■ Text section:
The only way to completely disable this is to use the pedantic mode specifying no warmup rounds and two rounds with one iteration each:
@numba.njit
def hello():
return "world"
@pytest.mark.compilation
@pytest.mark.benchmark(
group="compilation"
)
def test_numba_compilation(benchmark):
benchmark.extra_info["mark"] = "compilation"
benchmark.pedantic(hello, warmup_rounds=0, rounds=2, iterations=1)
That way the maximum is the first run with compilation, and the minimum is the second one without compilation. Tests are marked as compilation tests in the extra info as well to aid later data evaluation. Note that the compilation tests will have poor statistics since it only runs once. If you have an idea on how to collect better statistics, please let us know!
Simulating slow systems with control groups
Under Linux, it is possible to simulate a slow system using control groups:
sudo cgcreate -g cpu:/slow
sudo cgset -r cpu.cfs_period_us=1000000 slow
sudo cgset -r cpu.cfs_quota_us=200000 slow
sudo chown root:<yourgroup> /sys/fs/cgroup/cpu,cpuacct/slow
sudo chmod 664 /sys/fs/cgroup/cpu,cpuacct/slow
Then, as a user, you can use cgexec
to run a command in that control group:
cgexec -g cpu:slow pytest tests/
This is useful, for example, to debug test failures that only seem to happen in CI
or under heavy load. Note that tools like cgcreate
only work with cgroups v1,
with newer distributions using cgroups v2 you may have to adapt these instructions.
Jupyter
To use the Python API from within a Jupyter notebook, you can install Jupyter into your LiberTEM virtual environment.
(libertem) $ python -m pip install jupyter
You can then run a local notebook from within the LiberTEM environment, which should open a browser window with Jupyter that uses your LiberTEM environment.
(libertem) $ jupyter notebook
JupyterHub
If you’d like to use the Python API from a LiberTEM virtual environment on a system that manages logins with JupyterHub, you can easily install a custom kernel definition for your LiberTEM environment.
First, you can launch a terminal on JupyterHub from the “New” drop-down menu in the file browser. Alternatively you can execute shell commands by prefixing them with “!” in a Python notebook.
In the terminal you can create and activate virtual environments and perform the LiberTEM installation as described above. Within the activated LiberTEM environment you additionally install ipykernel:
(libertem) $ python -m pip install ipykernel
Now you can create a custom ipython kernel definition for your environment:
(libertem) $ python -m ipykernel install --user --name libertem --display-name "Python (libertem)"
After reloading the file browser window, a new Notebook option “Python (libertem)” should be available in the “New” drop-down menu. You can test it by creating a new notebook and running
In [1]: import libertem
See also Jupyter integration for launching the web GUI from JupyterHub or JupyterLab.

■ What you should do:
Change every "file browser" to "file explorer" in the LiberTEM setup text from "(libertem) $ jupyter" up to and including "a Python notebook.", and give that stretch back.

■ Dataset excerpts:
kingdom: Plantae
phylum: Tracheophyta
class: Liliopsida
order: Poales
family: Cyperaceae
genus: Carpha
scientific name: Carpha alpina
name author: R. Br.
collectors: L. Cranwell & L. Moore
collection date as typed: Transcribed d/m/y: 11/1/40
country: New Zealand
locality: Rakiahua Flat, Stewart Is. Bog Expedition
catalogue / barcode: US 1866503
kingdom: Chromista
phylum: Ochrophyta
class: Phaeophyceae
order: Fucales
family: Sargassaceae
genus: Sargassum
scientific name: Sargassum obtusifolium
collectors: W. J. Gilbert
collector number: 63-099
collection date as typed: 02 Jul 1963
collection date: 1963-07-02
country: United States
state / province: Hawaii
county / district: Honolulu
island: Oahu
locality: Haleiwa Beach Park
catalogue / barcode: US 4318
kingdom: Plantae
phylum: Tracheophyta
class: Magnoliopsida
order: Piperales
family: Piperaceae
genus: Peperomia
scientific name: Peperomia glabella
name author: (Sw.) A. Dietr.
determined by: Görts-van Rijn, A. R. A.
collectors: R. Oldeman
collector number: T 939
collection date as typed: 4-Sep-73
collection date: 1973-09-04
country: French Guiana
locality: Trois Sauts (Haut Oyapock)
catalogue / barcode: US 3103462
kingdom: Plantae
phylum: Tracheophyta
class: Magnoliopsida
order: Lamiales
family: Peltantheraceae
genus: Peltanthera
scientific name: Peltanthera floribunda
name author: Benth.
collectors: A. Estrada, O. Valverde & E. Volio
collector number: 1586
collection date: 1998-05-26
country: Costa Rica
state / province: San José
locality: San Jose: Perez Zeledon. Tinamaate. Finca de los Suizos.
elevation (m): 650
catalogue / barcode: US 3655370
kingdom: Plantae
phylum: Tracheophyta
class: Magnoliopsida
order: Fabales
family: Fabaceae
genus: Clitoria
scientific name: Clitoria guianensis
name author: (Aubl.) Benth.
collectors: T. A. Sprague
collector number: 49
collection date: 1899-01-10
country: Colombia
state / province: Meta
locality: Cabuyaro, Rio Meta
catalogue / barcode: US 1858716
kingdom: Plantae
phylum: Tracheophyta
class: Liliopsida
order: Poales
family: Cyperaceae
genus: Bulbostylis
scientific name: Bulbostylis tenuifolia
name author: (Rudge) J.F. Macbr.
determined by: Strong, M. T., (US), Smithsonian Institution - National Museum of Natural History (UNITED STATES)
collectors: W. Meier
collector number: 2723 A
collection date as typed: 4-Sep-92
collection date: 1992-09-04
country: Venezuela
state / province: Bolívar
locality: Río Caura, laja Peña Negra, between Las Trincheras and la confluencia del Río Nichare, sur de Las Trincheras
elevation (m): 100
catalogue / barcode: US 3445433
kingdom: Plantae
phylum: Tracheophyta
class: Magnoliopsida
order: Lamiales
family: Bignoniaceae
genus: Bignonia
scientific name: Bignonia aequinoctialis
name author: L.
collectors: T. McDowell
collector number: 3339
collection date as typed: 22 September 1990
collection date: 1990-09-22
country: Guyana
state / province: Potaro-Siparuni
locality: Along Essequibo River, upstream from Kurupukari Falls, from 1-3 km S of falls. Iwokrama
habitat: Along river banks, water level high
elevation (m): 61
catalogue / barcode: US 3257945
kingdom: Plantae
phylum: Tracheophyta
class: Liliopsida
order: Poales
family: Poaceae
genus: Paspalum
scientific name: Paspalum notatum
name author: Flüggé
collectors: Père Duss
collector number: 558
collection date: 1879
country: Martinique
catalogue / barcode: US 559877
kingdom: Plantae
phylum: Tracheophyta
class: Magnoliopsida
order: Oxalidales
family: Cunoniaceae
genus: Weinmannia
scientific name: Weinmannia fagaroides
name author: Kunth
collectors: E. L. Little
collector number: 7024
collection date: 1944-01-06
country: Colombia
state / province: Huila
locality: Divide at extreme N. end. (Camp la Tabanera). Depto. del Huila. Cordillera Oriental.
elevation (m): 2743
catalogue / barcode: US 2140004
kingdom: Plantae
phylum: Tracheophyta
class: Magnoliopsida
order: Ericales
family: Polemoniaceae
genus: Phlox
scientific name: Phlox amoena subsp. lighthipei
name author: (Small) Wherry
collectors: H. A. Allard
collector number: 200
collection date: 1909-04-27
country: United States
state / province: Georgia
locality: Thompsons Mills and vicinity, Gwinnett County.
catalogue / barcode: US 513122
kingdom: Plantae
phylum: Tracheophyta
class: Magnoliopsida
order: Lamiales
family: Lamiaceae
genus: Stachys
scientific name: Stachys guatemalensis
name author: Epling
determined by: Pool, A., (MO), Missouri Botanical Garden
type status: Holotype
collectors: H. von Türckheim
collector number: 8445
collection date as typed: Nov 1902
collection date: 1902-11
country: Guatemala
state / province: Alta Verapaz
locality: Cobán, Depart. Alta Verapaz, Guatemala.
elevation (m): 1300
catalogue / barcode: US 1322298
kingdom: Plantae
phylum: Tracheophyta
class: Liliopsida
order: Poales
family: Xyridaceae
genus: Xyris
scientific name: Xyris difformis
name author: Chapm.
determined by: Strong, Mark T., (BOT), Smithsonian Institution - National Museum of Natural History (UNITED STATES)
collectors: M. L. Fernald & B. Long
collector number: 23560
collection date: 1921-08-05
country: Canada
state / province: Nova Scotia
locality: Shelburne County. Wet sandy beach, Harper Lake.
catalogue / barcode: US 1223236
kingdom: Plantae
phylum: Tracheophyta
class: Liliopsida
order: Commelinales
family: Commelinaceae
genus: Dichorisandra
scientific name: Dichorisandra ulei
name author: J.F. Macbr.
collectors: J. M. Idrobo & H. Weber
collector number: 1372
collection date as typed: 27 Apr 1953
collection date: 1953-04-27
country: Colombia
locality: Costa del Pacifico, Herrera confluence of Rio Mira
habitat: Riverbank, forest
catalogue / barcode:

■ Solution to this task:
(libertem) $ jupyter notebook
JupyterHub
If you’d like to use the Python API from a LiberTEM virtual environment on a system that manages logins with JupyterHub, you can easily install a custom kernel definition for your LiberTEM environment.
First, you can launch a terminal on JupyterHub from the “New” drop-down menu in the file explorer. Alternatively you can execute shell commands by prefixing them with “!” in a Python notebook.